La actual era dorada de las series de televisión, que han reemplazado en buena medida al cine como medio generador de mitos populares (Juego de Tronos es quizás la obra de ficción audiovisual con mayor penetración cultural desde Star Wars, y eso ya lo dice todo), propicia que, incluso por debajo de los productos más visibles (esos que se llevan toda la audiencia y todos los premios, como House of Cards, Breaking Bad, True Detective o Fargo), haya una «segunda división» de títulos menos conocidos (y también menos reconocidos), pero como mínimo igual de buenos.
The Americans es una de las más redondas de esas «hermanas pobres», series a las que casi nadie parece prestar atención y a las que nunca se menciona en la gala de los Emmy (aunque ahora, tras dos temporadas excelentes, parece que el aluvión de buenas críticas la está ayudando por fin a salir del anonimato televisivo). Narra las desventuras de una pareja de espías soviéticos que viven y trabajan en los EE.UU. de principios de los años ochenta (el periodo más caliente de la Guerra Fría), incrustados en la sociedad americana como si fueran el perfecto matrimonio yanqui, una tapadera tras la cuál se pasan el día analizando microfilms, montando dispositivos de escucha, disfrazándose para sonsacar información (tienen una colección de pelucas que ni Mortadelo) y limpiándole el forro a cualquiera que amenace con desenmascararlos.
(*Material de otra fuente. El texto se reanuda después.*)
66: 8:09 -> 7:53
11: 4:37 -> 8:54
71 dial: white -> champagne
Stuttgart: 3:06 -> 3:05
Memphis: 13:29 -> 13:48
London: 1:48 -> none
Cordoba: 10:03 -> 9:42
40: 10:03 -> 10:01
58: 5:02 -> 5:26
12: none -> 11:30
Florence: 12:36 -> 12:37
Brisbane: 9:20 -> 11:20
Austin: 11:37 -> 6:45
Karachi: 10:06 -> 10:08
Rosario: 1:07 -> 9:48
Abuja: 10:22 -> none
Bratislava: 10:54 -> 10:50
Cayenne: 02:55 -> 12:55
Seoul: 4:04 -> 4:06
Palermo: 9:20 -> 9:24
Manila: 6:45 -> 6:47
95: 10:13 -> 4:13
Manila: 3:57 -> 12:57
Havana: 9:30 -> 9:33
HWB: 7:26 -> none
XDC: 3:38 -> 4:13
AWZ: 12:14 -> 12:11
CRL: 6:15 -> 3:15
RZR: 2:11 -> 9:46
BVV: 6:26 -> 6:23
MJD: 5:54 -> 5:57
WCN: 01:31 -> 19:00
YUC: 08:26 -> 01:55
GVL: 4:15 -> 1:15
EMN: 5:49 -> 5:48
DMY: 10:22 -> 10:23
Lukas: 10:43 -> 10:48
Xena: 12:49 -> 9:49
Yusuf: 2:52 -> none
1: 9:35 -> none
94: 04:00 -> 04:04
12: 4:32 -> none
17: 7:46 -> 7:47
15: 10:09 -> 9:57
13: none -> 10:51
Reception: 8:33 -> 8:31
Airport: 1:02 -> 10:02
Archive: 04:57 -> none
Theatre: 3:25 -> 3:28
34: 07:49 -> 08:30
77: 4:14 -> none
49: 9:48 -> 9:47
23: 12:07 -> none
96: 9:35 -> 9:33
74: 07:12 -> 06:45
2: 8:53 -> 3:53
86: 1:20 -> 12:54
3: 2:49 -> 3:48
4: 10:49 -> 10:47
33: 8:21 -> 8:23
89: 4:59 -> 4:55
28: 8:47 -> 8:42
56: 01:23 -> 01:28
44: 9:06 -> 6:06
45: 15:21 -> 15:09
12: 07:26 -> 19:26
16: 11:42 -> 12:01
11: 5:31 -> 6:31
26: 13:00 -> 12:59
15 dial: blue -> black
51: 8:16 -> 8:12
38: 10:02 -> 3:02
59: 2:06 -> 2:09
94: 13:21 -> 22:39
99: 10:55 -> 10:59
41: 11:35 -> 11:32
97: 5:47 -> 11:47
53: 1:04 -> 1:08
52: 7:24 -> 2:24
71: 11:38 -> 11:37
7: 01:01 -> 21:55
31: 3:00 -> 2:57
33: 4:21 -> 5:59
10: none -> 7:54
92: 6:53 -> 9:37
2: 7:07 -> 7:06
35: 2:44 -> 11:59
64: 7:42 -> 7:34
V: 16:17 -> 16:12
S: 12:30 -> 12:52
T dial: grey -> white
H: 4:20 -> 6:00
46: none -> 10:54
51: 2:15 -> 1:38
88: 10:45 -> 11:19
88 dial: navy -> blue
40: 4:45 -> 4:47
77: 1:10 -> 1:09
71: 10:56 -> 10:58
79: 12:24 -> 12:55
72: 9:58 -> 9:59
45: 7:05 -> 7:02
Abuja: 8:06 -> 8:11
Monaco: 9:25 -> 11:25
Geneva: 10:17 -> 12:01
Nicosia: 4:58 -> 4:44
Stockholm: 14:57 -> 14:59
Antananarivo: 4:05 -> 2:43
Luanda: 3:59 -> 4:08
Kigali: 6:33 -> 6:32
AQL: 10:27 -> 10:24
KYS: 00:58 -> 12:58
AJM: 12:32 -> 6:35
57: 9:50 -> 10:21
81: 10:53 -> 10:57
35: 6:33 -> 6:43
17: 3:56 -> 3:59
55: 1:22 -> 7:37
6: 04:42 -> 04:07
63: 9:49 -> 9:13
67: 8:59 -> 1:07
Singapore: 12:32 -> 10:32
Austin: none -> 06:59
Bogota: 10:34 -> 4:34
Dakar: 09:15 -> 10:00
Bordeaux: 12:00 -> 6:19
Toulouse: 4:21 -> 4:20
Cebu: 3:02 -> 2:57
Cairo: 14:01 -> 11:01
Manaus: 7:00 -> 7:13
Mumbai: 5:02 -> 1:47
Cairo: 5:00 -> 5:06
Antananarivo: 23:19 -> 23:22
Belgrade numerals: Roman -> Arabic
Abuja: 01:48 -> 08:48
La trama tira de todos los gadgets sobre los que hemos oído hablar a lo largo de décadas y décadas de mitificación del espionaje, desde los micrófonos escondidos en plumas estilográficas hasta los paraguas con agujas retráctiles que inoculan veneno; elementos que podrían dar pie a la comedia estilo Superagente 86 pero que, en una serie tan bien ejecutada como ésta, parecen absolutamente verosímiles. Su creador y principal guionista, Joe Weisberg, fue miembro de la CIA, y se nota que sabe de lo que habla.
Porque en The Americans todo funciona de perlas, destacando especialmente la precisa puesta en escena, la carismática pareja protagonista (a Keri Russell ya la conocíamos por Felicity, pero el tal Matthew Rhys, que no sé de dónde narices ha salido, me parece un actorazo), y unos guiones que tienen el mérito de saber jugar al encaje de bolillos culebronesco sin perder en ningún momento el fuelle ni la credibilidad, y que desarrollan con igual acierto las conspiraciones en la sombra que los conflictos de pareja (ella es una patriota totalmente entregada a la causa, mientras que él no le haría ascos a cambiar de bando porque con el capitalismo y el aire acondicionado se vive muy bien). De hecho, precisamente el elemento dramático de la serie es lo que te acaba absorbiendo e implicando por completo en la suerte de los personajes (y no solo de los principales: el elenco de secundarios tiene tanta enjundia que daría para un artículo propio), lo que te hace ver los finales de temporada con los puños apretados y conteniendo la respiración. De momento, los dos que llevamos han sido dos clases magistrales de ritmo, tensión y giros inesperados bien resueltos.
The Americans recuerda a John Le Carré y a Frederic Forsyth, y genera en el espectador el «placer culpable» de ir con los malos, que siempre es muy satisfactorio. No obstante, buena parte de su gracia es precisamente que no hace juicios morales, ninguno de sus personajes es héroe ni villano. Todos son brutales (en el mal sentido) y todos son humanos. Todos son, de algún modo, supervivientes que hacen lo que pueden para proteger a los suyos sin dejar de cumplir con su deber (aunque se pasen el día atenazados por los remordimientos, cuestionándose si tantas mentiras y sangre derramada llevan a alguna parte). Como dice una espía rusa en una escena muy reveladora: “Vosotros los americanos pensáis que todo es blanco o negro. Pero para nosotros, todo es gris». The Americans es una serie de infinitos matices de gris. Un pedazo de serie, que deberías estar viendo.